Action item –
All of the entries should be written out again exactly.

──────── Source data

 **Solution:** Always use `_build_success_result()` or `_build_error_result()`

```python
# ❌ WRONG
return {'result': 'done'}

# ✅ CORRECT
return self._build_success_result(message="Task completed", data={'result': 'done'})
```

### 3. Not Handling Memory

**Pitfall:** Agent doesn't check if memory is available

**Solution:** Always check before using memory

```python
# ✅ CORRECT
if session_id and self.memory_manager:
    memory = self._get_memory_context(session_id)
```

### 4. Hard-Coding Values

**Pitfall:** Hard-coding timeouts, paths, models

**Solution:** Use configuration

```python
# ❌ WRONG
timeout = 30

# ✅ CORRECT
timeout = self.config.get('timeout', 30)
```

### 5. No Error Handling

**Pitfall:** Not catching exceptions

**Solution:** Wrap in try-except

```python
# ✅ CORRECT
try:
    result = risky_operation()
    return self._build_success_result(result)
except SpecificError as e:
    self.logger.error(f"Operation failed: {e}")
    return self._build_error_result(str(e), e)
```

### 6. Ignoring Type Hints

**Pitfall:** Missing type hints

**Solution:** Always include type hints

────────────────

Task result –
 **Solution:** Always use `_build_success_result()` or `_build_error_result()`

```python
# ❌ WRONG
return {'result': 'done'}

# ✅ CORRECT
return self._build_success_result(message="Task completed", data={'result': 'done'})
```

### 3. Not Handling Memory

**Pitfall:** Agent doesn't check if memory is available

**Solution:** Always check before using memory

```python
# ✅ CORRECT
if session_id and self.memory_manager:
    memory = self._get_memory_context(session_id)
```

### 4. Hard-Coding Values

**Pitfall:** Hard-coding timeouts, paths, models

**Solution:** Use configuration

```python
# ❌ WRONG
timeout = 30

# ✅ CORRECT
timeout = self.config.get('timeout', 30)
```

### 5. No Error Handling

**Pitfall:** Not catching exceptions

**Solution:** Wrap in try-except

```python
# ✅ CORRECT
try:
    result = risky_operation()
    return self._build_success_result(result)
except SpecificError as e:
    self.logger.error(f"Operation failed: {e}")
    return self._build_error_result(str(e), e)
```

### 6. Ignoring Type Hints

**Pitfall:** Missing type hints

**Solution:** Always include type hints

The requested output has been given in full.